Discussion in ''Conditions related to ME/CFS' news and research' started by Andy, Jan 20, 2023.

  1. Andy

    Andy Committee Member

    Messages:
    21,912
    Location:
    Hampshire, UK
    Full title: The effects of a 15-week physical exercise intervention on pain modulation in fibromyalgia: Increased pain-related processing within the cortico-striatal- occipital networks, but no improvement of exercise-induced hypoalgesia

    Highlights

    • Fibromyalgia (FM) patients had reduced exercise induced hypoalgesia (EIH).
    • A 15-week physical exercise intervention improved pain but not EIH in FM patients.
    • Exercise increased pain-related activations in cortico-striatal brain networks.
    • fMRI revealed no effect of exercise on descending pain modulatory networks.

    Abstract

    Dysfunctional top-down pain modulation is a hallmark of fibromyalgia (FM) and physical exercise is a cornerstone in FM treatment. The aim of this study was to explore the effects of a 15-week intervention of strengthening exercises, twice per week, supervised by a physiotherapist, on exercise-induced hypoalgesia (EIH) and cerebral pain processing in FM patients and healthy controls (HC).

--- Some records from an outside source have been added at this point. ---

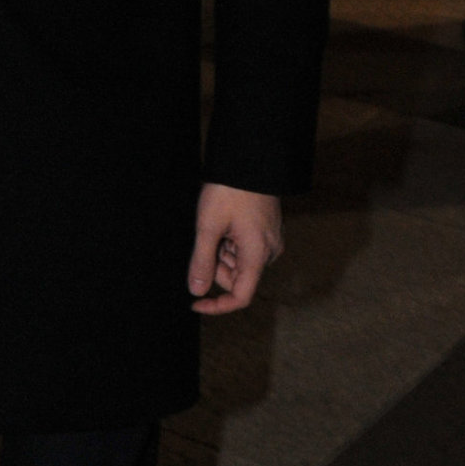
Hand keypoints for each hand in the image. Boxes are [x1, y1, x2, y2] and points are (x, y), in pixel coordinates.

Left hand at [187, 183, 281, 315]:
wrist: (248, 160)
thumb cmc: (229, 191)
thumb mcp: (208, 226)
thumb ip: (201, 261)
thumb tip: (196, 290)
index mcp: (258, 255)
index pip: (241, 296)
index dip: (218, 305)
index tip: (195, 302)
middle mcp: (268, 252)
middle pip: (237, 277)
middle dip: (215, 266)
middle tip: (205, 238)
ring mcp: (269, 241)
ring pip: (238, 262)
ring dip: (220, 251)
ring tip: (216, 223)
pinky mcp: (265, 231)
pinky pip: (244, 248)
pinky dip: (228, 242)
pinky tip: (224, 221)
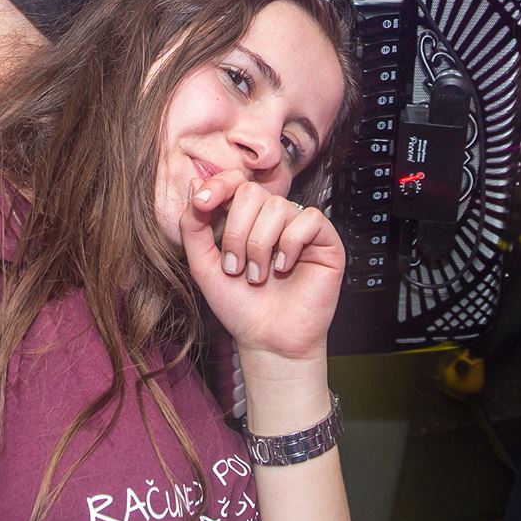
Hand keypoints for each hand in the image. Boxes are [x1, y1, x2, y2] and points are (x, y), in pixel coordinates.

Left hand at [179, 174, 343, 363]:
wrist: (266, 339)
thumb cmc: (239, 305)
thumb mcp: (204, 264)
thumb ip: (194, 226)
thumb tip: (196, 183)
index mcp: (246, 217)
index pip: (235, 181)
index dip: (218, 185)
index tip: (203, 204)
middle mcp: (274, 217)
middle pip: (252, 192)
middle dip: (236, 231)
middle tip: (235, 267)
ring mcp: (300, 227)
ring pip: (277, 206)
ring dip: (259, 245)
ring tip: (257, 275)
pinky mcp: (326, 240)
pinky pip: (309, 219)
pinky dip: (291, 244)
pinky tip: (284, 268)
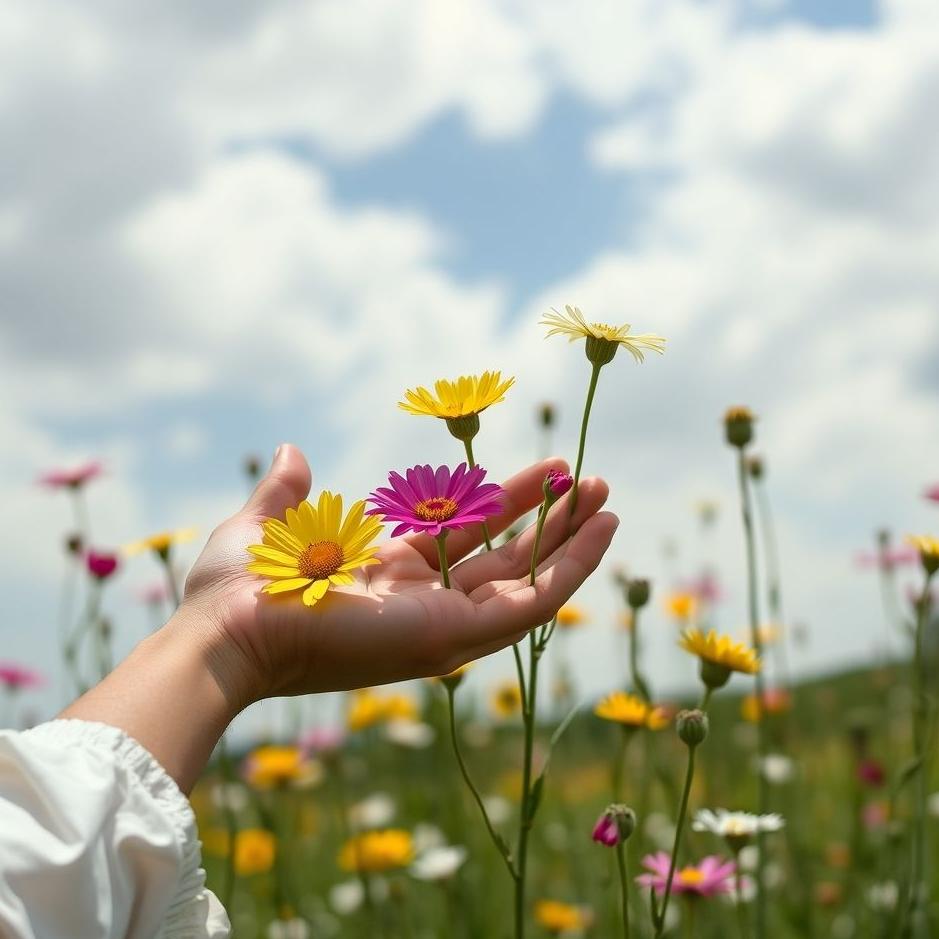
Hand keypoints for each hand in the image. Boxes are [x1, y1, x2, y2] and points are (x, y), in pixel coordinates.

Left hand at [182, 444, 617, 704]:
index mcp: (387, 572)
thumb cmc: (239, 586)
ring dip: (571, 537)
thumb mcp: (265, 523)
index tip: (543, 473)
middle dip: (548, 517)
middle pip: (505, 555)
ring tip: (606, 493)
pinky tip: (603, 529)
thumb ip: (286, 491)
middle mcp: (423, 598)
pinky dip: (572, 567)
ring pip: (528, 578)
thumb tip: (292, 452)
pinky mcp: (459, 635)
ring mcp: (446, 621)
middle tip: (588, 479)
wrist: (231, 630)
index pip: (464, 534)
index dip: (505, 503)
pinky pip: (534, 602)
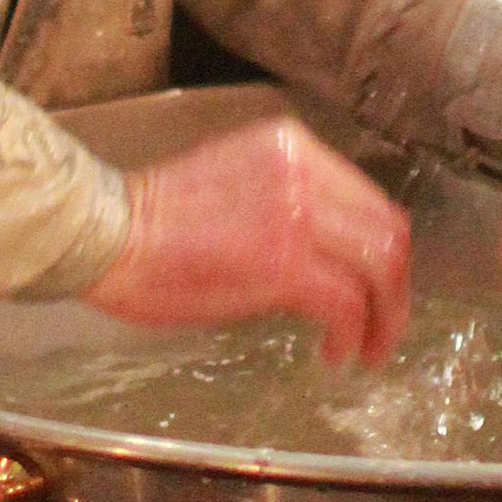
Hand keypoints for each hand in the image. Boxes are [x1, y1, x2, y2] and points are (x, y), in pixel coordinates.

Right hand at [85, 114, 410, 368]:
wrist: (106, 232)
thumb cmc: (153, 218)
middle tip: (381, 330)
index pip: (369, 199)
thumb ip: (286, 199)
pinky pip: (346, 302)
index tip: (372, 291)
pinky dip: (351, 335)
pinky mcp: (283, 262)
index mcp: (292, 146)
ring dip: (383, 317)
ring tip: (366, 350)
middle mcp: (305, 170)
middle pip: (386, 231)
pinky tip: (332, 355)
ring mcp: (297, 215)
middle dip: (395, 289)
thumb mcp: (237, 181)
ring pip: (380, 267)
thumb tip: (322, 251)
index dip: (381, 254)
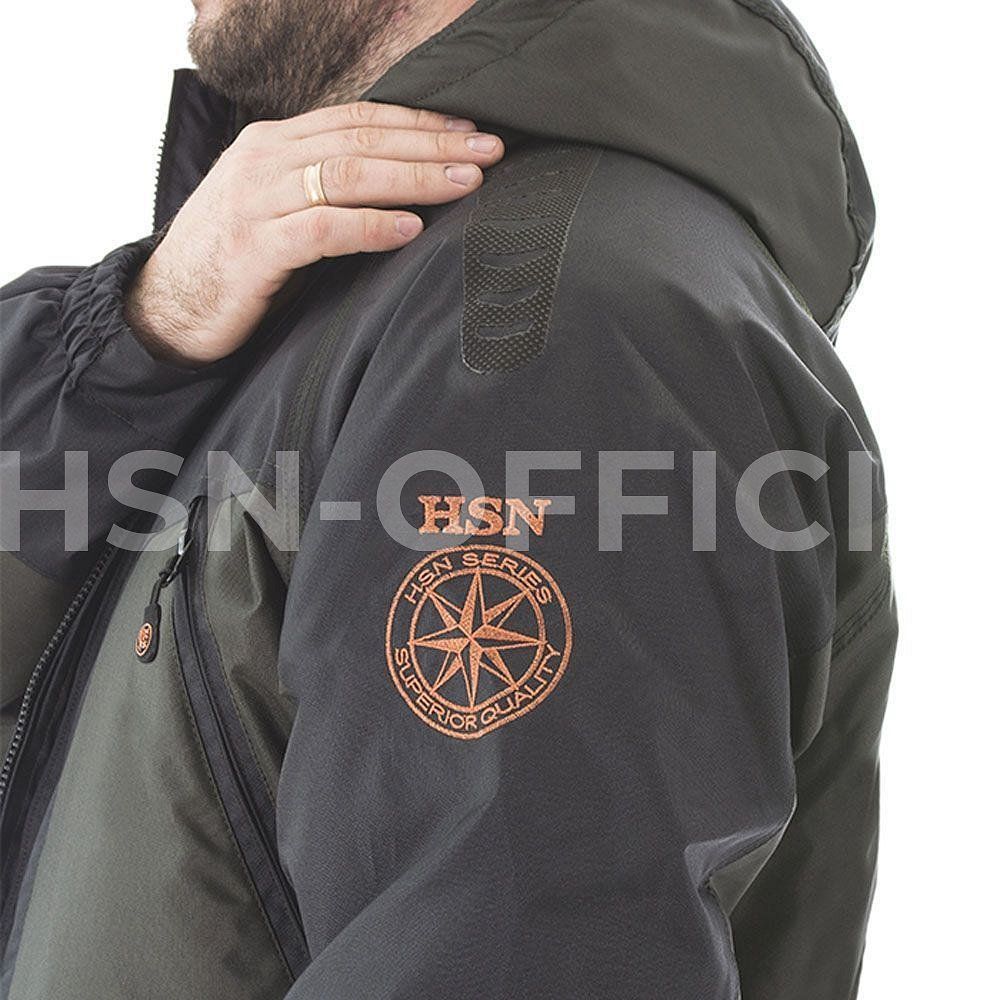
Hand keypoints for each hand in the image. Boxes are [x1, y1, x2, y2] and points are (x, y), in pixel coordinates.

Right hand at [123, 102, 503, 364]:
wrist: (166, 306)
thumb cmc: (234, 260)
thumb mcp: (278, 209)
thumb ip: (325, 189)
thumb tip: (401, 190)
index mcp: (274, 143)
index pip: (358, 119)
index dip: (418, 121)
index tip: (469, 130)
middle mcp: (264, 160)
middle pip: (362, 139)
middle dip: (432, 142)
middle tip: (488, 150)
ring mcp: (255, 200)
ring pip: (347, 174)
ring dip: (413, 177)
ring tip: (466, 184)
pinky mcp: (253, 248)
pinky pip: (322, 228)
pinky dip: (370, 226)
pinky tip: (411, 229)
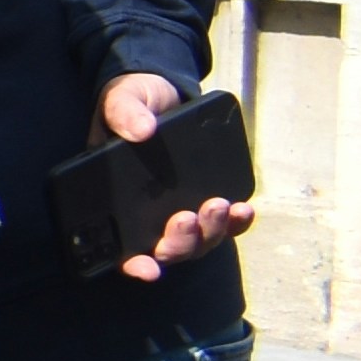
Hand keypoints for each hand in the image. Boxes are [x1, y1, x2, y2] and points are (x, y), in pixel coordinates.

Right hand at [100, 71, 253, 280]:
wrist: (165, 92)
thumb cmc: (134, 100)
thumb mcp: (123, 98)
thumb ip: (124, 112)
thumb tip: (141, 129)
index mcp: (116, 198)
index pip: (119, 243)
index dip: (133, 263)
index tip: (148, 269)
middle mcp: (149, 213)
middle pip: (167, 248)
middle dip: (181, 242)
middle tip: (187, 218)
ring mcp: (180, 208)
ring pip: (199, 242)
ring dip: (211, 232)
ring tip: (220, 205)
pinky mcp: (207, 197)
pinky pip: (225, 223)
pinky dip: (236, 222)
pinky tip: (243, 209)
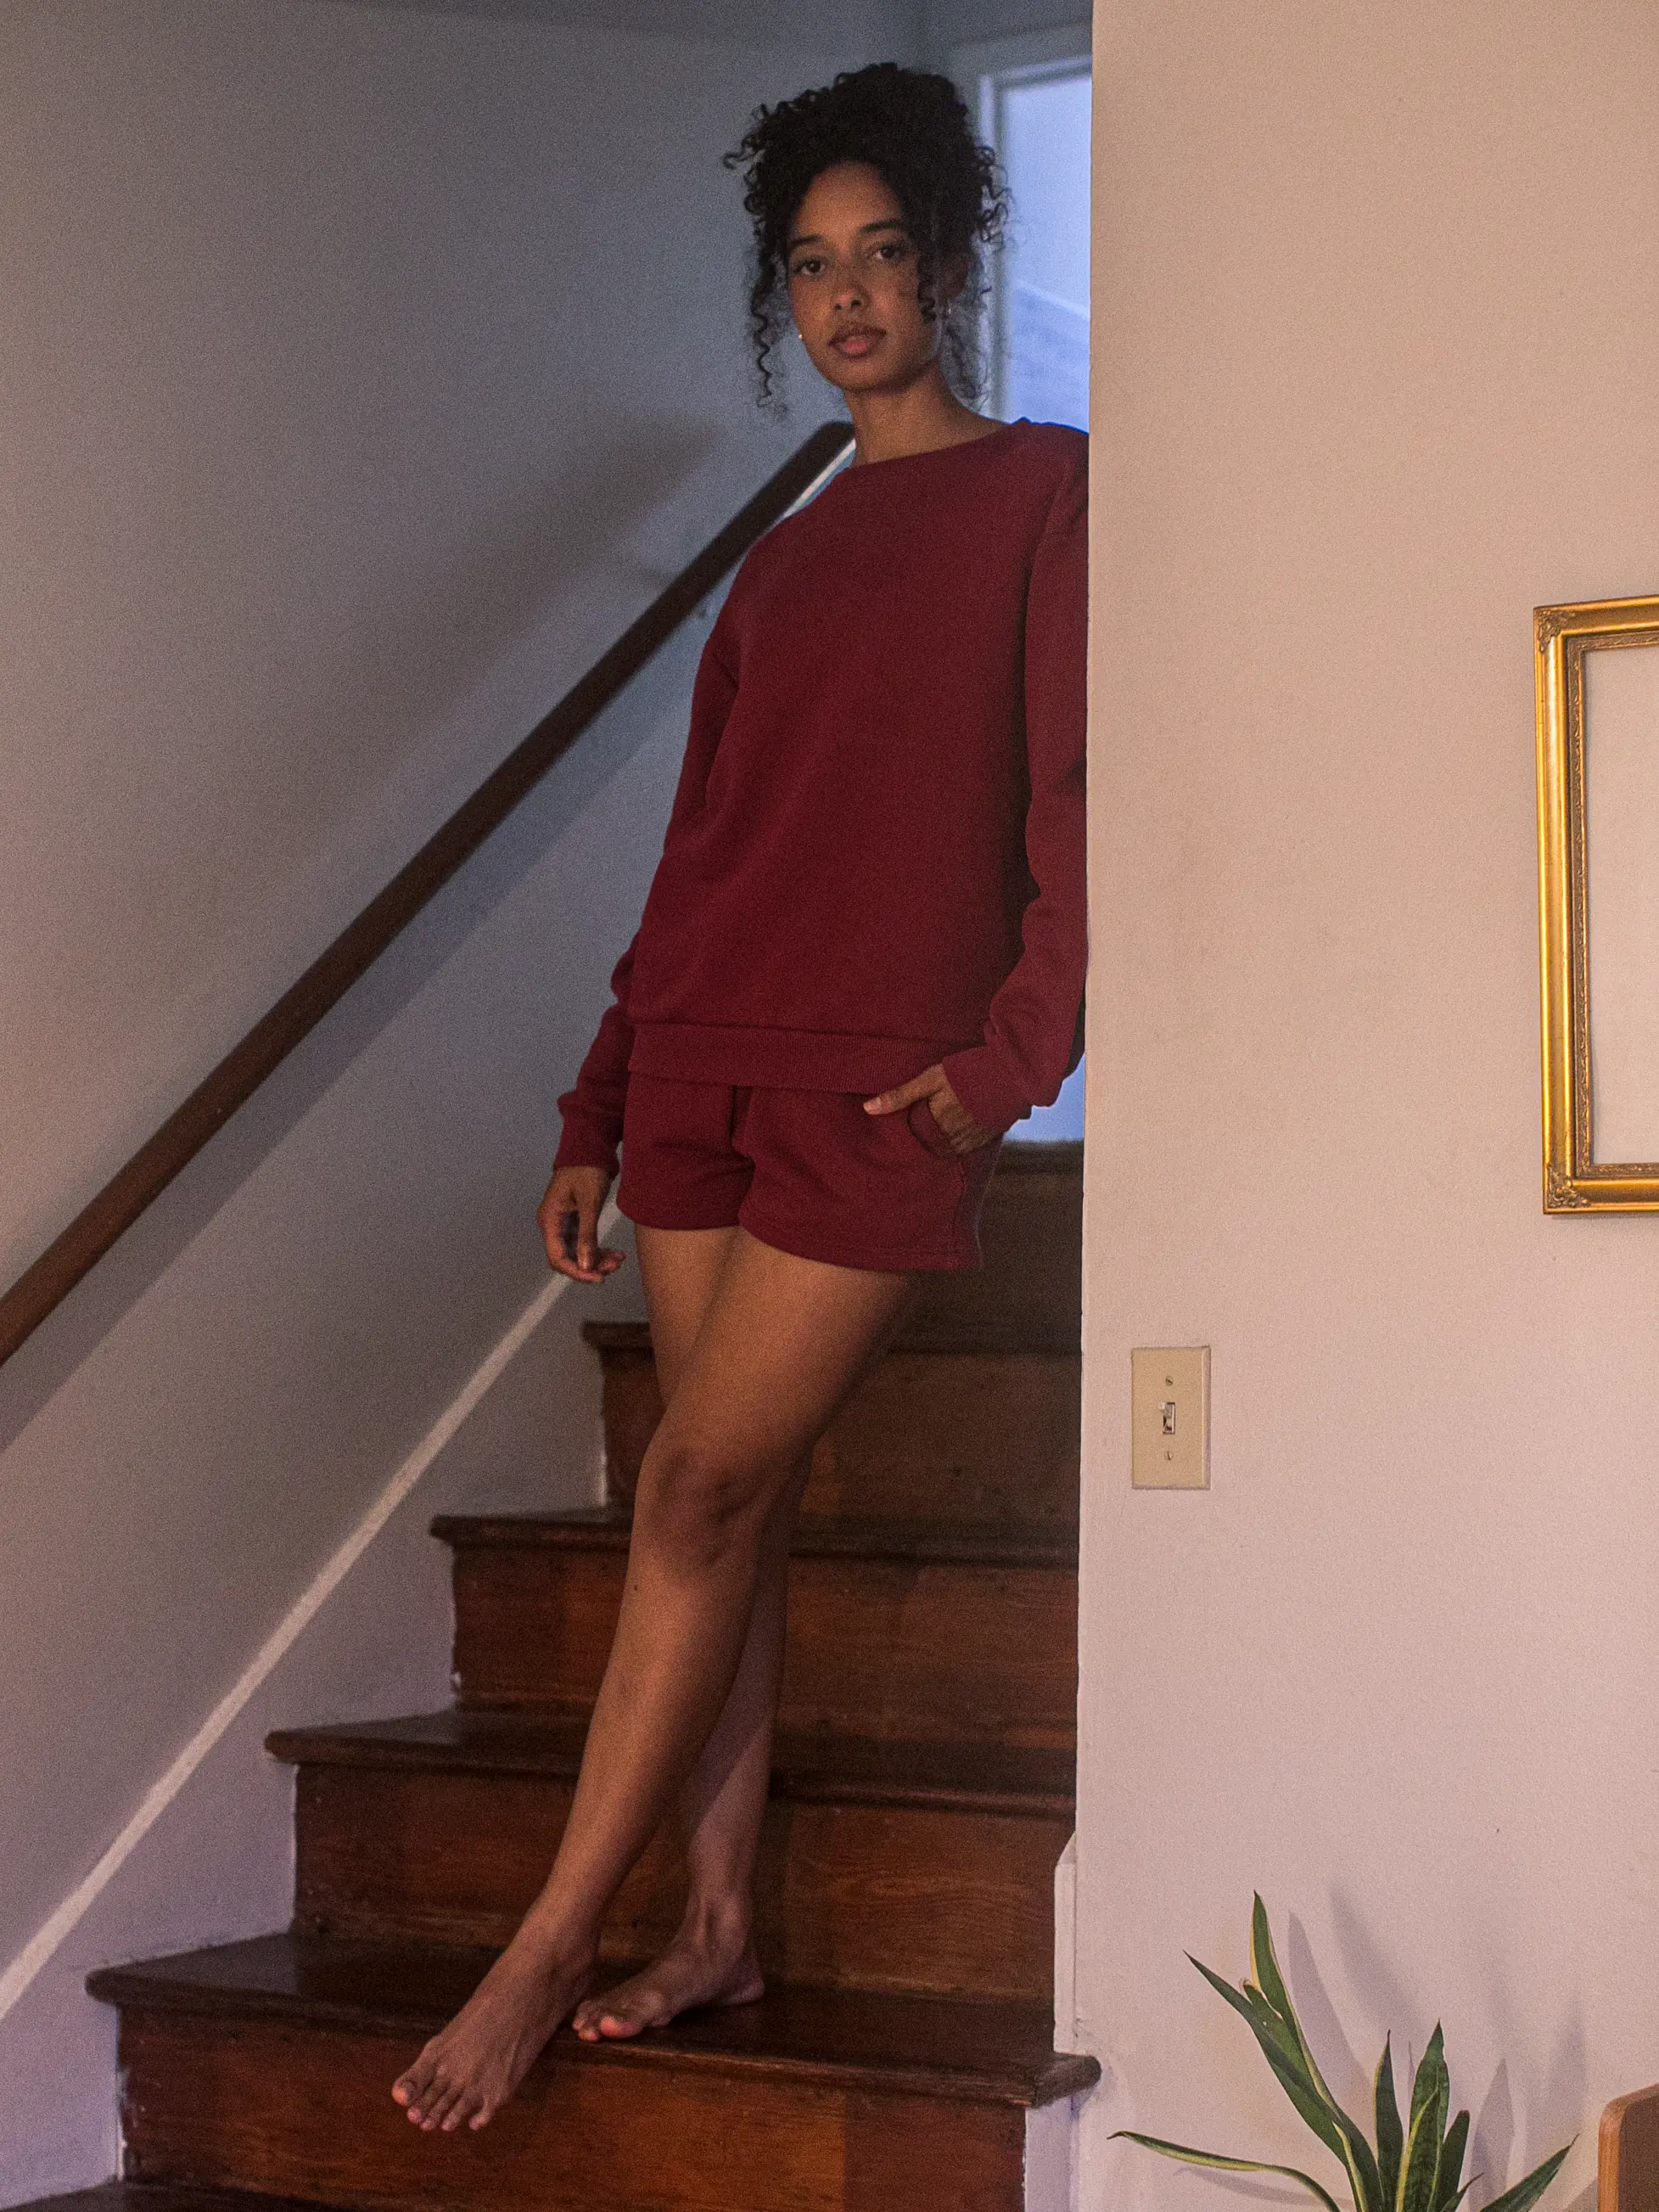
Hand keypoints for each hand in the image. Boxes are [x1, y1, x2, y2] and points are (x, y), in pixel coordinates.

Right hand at [536, 1165, 626, 1283]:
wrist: (591, 1147)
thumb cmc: (587, 1170)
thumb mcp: (589, 1202)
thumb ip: (587, 1235)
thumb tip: (586, 1265)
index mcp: (550, 1220)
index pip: (557, 1257)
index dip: (577, 1271)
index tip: (599, 1277)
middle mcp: (553, 1225)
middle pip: (568, 1257)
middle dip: (591, 1266)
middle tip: (616, 1266)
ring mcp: (564, 1224)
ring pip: (578, 1252)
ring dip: (597, 1259)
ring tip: (619, 1259)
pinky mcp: (575, 1221)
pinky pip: (584, 1243)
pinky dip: (598, 1249)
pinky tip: (615, 1252)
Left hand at [862, 1064, 999, 1155]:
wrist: (1009, 1074)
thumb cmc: (965, 1072)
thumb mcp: (929, 1079)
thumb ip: (900, 1095)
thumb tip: (868, 1109)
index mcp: (935, 1123)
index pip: (913, 1138)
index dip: (906, 1135)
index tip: (899, 1133)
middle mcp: (952, 1136)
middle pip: (930, 1146)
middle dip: (923, 1141)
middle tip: (916, 1136)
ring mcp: (971, 1139)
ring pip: (948, 1149)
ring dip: (941, 1144)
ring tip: (935, 1135)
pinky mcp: (987, 1136)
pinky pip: (968, 1148)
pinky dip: (959, 1143)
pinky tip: (956, 1135)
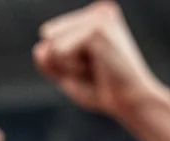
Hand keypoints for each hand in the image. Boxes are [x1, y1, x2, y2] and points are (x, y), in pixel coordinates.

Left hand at [34, 1, 166, 119]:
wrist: (129, 101)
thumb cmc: (102, 89)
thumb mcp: (66, 74)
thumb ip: (48, 60)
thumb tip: (40, 48)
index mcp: (94, 15)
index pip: (49, 33)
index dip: (60, 58)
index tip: (89, 65)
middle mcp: (98, 10)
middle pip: (48, 33)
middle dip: (62, 60)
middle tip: (92, 68)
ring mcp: (99, 17)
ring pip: (52, 43)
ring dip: (68, 65)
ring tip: (96, 68)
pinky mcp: (97, 29)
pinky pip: (59, 52)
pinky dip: (72, 68)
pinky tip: (97, 68)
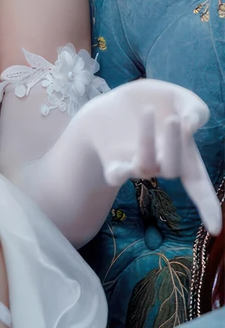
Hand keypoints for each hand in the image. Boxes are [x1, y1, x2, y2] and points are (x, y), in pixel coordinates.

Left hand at [73, 79, 220, 234]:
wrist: (116, 99)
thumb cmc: (157, 103)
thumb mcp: (180, 98)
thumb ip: (195, 109)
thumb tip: (190, 125)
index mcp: (184, 155)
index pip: (199, 186)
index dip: (208, 206)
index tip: (215, 229)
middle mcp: (161, 165)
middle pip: (172, 169)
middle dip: (174, 144)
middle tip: (174, 119)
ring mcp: (136, 165)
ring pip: (145, 166)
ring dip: (146, 140)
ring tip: (147, 110)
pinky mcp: (113, 162)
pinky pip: (114, 176)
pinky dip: (116, 174)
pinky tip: (117, 166)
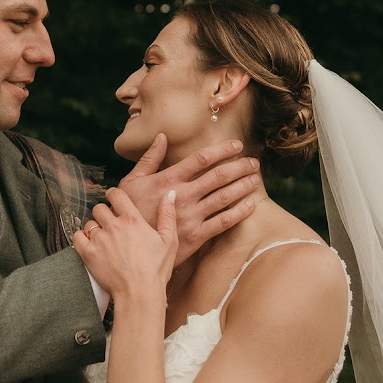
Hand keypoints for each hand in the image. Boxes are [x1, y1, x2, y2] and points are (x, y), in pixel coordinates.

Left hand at [72, 188, 177, 300]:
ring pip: (89, 223)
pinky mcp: (88, 254)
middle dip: (103, 214)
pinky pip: (77, 237)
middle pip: (99, 208)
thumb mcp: (169, 240)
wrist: (139, 292)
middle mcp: (114, 226)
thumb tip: (170, 193)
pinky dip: (81, 238)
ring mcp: (99, 240)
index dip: (113, 195)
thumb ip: (167, 215)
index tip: (113, 199)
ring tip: (102, 239)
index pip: (116, 195)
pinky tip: (89, 245)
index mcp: (133, 220)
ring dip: (94, 228)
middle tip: (109, 224)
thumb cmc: (156, 269)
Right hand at [118, 134, 259, 265]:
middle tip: (253, 162)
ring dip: (243, 185)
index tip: (237, 144)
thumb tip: (162, 137)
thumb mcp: (132, 182)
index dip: (222, 149)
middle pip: (218, 176)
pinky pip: (223, 222)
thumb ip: (149, 159)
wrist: (127, 246)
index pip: (201, 158)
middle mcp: (182, 195)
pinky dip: (240, 211)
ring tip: (255, 179)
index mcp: (168, 180)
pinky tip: (251, 204)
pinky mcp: (196, 236)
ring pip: (224, 197)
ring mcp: (190, 216)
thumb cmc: (129, 210)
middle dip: (239, 166)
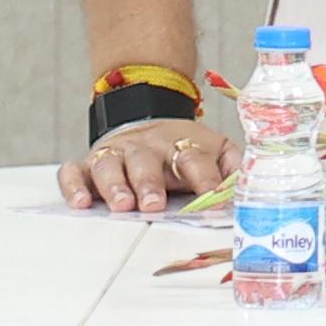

    FM patients (n = 59) and HC (n = 39) who completed the exercise intervention as part of a multicenter study were examined at baseline and following the intervention. Following the exercise intervention, FM patients reported a reduction of pain intensity, fibromyalgia severity and depression. Reduced EIH was seen in FM patients compared to HC at baseline and no improvement of EIH was seen following the 15-week resistance exercise intervention in either group.

    Furthermore, a subsample (Stockholm site: FM n = 18; HC n = 19) was also examined with functional magnetic resonance imaging (fMRI) during subjectively calibrated thumbnail pressure pain stimulations at baseline and following intervention. A significant main effect of exercise (post > pre) was observed both in FM patients and HC, in pain-related brain activation within left dorsolateral prefrontal cortex and caudate, as well as increased functional connectivity between caudate and occipital lobe bordering cerebellum (driven by the FM patients).

    In conclusion, the results indicate that 15-week resistance exercise affect pain-related processing within the cortico-striatal-occipital networks (involved in motor control and cognition), rather than directly influencing top-down descending pain inhibition. In alignment with this, exercise-induced hypoalgesia remained unaltered.

    Open access, https://www.sciencedirect.com/science/article/pii/S2452073X23000016
     
    Peter Trewhitt likes this.
  2. shak8

    shak8 Senior Member (Voting Rights)

    Messages:
    2,218
    Location:
    California
    Conclusion of abstract:

    ". In conclusion, the results indicate that 15-week resistance exercise affect pain-related processing within the cortico-striatal-occipital networks (involved in motor control cognition), rather than directly influencing top-down descending pain inhibition. In alignment with this, exercise-induced hypoalgesia remained unaltered."

    Amateur copyediting of the verb 'affect.'

    I am not sure that their thumbnail pressure testing for the fMRIs (P50) represents the chronic pain of FM in the brain. The pressure testing is an acute pain test, I would think, not the chronic aching that FM patients experience. I'll have to read the references section and explore that.

    The complete Limitations Section with my boldings:

    Limitations

    The current study lacks a non-exercising control group, which hinders us from controlling for time-related effects on pressure pain response. However, our previous studies using the very same method indicate that P50 normally remains stable over time (Jensen et al., 2012a, Jensen et al., 2014). The current fMRI results were corrected for multiple comparisons (PFWE = 0.05 on an initial cluster-forming threshold of p < 0.001 uncorrected), yet the relatively small sample size of the fMRI cohort (FM n = 18; HC n = 19) implies that the brain imaging results should be interpreted with caution and need to be reproduced in a larger cohort. Finally, all participants in the current study volunteered to participate in a randomized exercise/relaxation study. Hence, the patient recruitment may be biased towards less severely affected FM patients and may not be generalizable to more severely affected patients with FM.